Pemahaman yang mendalam tentang Surah Al-Lail, dari sumpah kosmik hingga janji kepuasan, memperkuat iman dan menyediakan peta jalan yang kokoh bagi setiap individu yang mencari keselamatan dari Neraka yang menyala-nyala (nāran talaẓẓā) dan ingin mencapai Surga yang penuh kemuliaan (Al-Husnā). Ini adalah hikmah abadi dari Al-Qur'an, yang relevan di setiap zaman dan tempat.
Mengulang kembali esensi dari Ayat 4: Inna sa’yakum lashattā, adalah pengingat bahwa hidup adalah tentang pilihan aktif. Setiap hari adalah kesempatan untuk memilih antara Al-Lail (kekelaman kikir) dan An-Nahar (terang benderang kedermawanan). Pilihan ini, sekecil apapun, akan tercatat dan menentukan apakah kita akan menjadi Al-Asyqā (yang paling celaka) atau Al-Atqā (yang paling takwa).
Maka, mari kita jadikan bacaan Latin Surah Al-Lail ini sebagai jembatan untuk menghayati maknanya, sehingga kita tergolong pada mereka yang dimudahkan jalannya menuju kebaikan, dan dijanjikan keridhaan yang abadi di sisi Allah SWT.
Semoga Allah SWT senantiasa membimbing kita untuk meneladani sifat Al-Atqā, orang yang menafkahkan hartanya untuk membersihkan diri, semata-mata mencari keridhaan-Nya.
Pembacaan dan pengulangan terhadap ayat-ayat suci ini, khususnya Surah Al-Lail, harus disertai dengan refleksi mendalam mengenai implementasi nilai-nilai 'a’ṭā' dan 'ittaqā' dalam konteks sosial dan ekonomi yang kita hadapi saat ini. Tantangan kekikiran dan individualisme modern membutuhkan solusi spiritual yang tegas, dan Al-Lail memberikan solusi tersebut dengan sangat gamblang dan berwibawa.

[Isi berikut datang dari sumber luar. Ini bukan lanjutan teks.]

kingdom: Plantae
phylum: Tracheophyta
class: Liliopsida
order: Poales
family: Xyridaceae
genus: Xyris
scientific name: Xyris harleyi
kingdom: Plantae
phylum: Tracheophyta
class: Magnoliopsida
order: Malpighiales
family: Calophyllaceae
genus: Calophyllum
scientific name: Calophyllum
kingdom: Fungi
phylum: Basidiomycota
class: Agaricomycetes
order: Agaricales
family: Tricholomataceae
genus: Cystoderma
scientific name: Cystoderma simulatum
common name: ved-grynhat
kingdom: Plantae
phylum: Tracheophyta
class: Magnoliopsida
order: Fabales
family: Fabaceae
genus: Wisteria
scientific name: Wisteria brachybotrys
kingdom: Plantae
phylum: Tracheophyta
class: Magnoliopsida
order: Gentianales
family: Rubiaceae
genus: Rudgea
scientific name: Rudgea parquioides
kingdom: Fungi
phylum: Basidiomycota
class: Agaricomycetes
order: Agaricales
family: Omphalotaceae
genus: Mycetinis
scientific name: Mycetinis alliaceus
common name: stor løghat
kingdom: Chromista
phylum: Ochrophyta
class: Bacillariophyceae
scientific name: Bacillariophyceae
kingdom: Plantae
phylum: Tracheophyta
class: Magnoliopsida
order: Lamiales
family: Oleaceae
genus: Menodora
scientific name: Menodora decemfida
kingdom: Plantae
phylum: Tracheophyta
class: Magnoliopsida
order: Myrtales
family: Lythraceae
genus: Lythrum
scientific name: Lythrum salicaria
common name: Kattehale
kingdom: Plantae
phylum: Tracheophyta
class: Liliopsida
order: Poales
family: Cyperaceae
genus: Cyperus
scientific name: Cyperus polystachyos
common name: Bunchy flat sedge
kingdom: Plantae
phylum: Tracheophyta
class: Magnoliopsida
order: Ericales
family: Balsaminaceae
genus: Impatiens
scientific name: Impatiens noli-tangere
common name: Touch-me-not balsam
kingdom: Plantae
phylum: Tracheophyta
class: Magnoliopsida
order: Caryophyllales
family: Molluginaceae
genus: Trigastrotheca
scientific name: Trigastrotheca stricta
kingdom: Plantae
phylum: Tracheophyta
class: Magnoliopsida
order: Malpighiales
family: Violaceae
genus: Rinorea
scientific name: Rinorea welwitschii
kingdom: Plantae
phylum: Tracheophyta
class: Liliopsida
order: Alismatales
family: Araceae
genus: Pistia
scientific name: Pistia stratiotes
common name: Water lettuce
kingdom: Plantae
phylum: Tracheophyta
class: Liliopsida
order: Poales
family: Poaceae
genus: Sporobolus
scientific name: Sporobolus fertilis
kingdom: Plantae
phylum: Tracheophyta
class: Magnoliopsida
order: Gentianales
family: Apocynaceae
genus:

Setiap huruf dari bacaan latin Surah Al-Lail, mulai dari "Waal laili idzā yaghsya" hingga "Wa lasaufa yarḍā", membawa beban janji dan ancaman ilahi, sebuah keseimbangan sempurna antara harapan dan ketakutan yang mendefinisikan hubungan seorang hamba dengan Tuhannya.